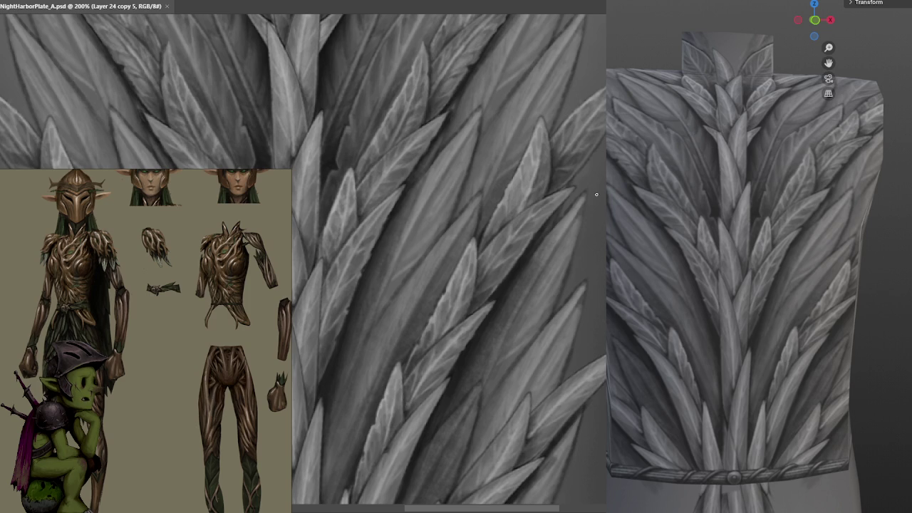
pyautogui.click(450, 107)
# Return to the Brush tool and zoom the canvas out.
pyautogui.press('b')
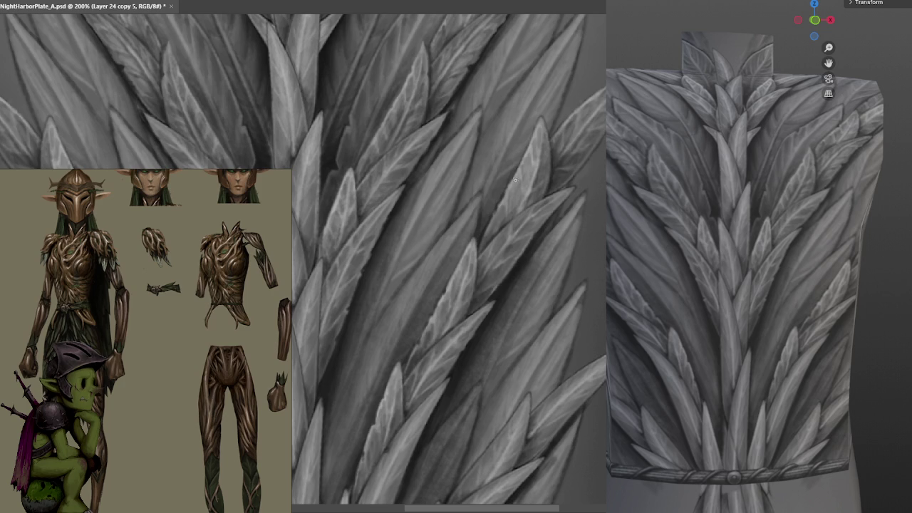
pyautogui.scroll(-1, 542, 150)
pyautogui.scroll(-1, 585, 108)
# Zoom back to 200% and centre the braided belt band with the leaves above it.
pyautogui.scroll(-1, 570, 178)
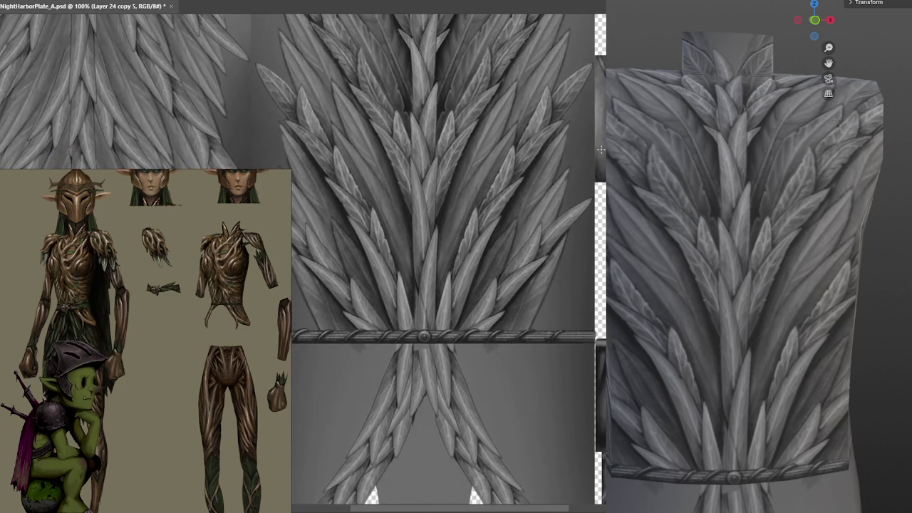
pyautogui.scroll(2, 592, 175)
pyautogui.scroll(1, 556, 182)
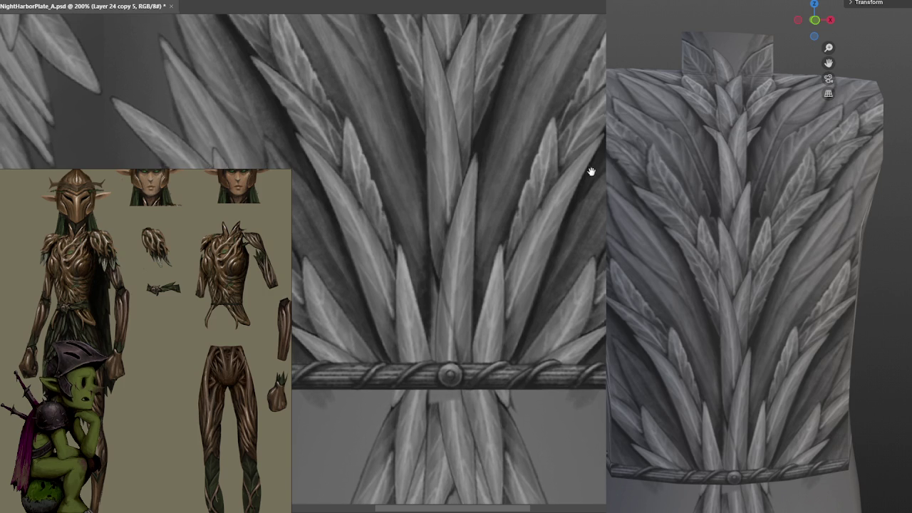
pyautogui.moveTo(585, 186); pyautogui.dragTo(572, 175)
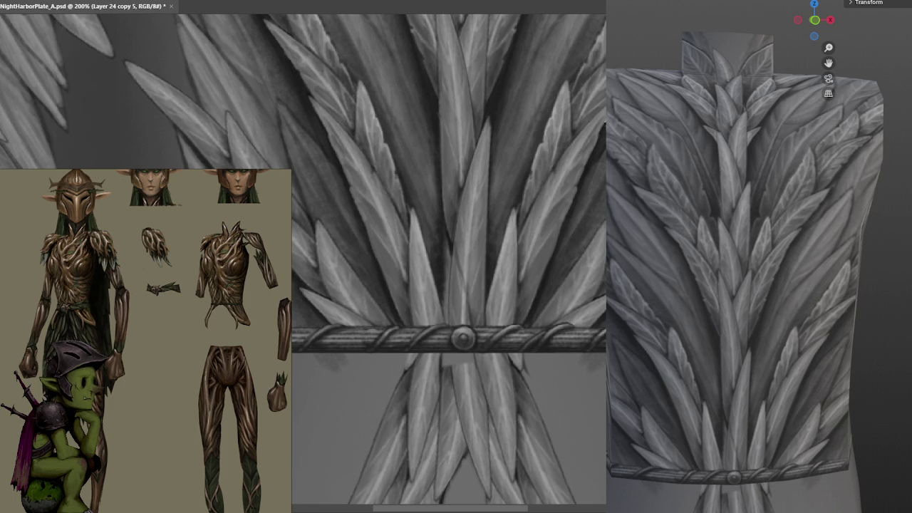
pyautogui.moveTo(555, 229); pyautogui.dragTo(582, 183)
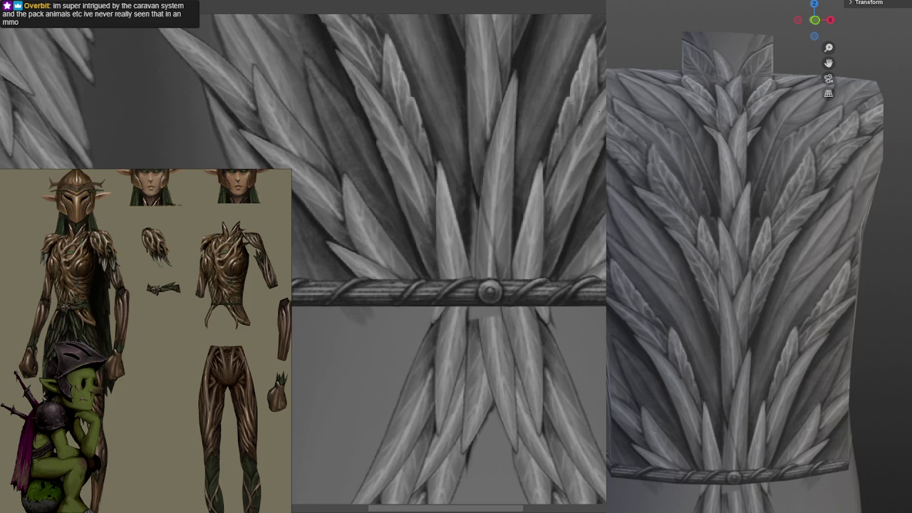
pyautogui.scroll(-2, 599, 136)
pyautogui.scroll(-1, 604, 129)
pyautogui.scroll(1, 594, 135)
======
• **What the task asks**
Give the number of lines in the records that contain the string "moveTo", and write nothing besides that number.

• **Task result**
2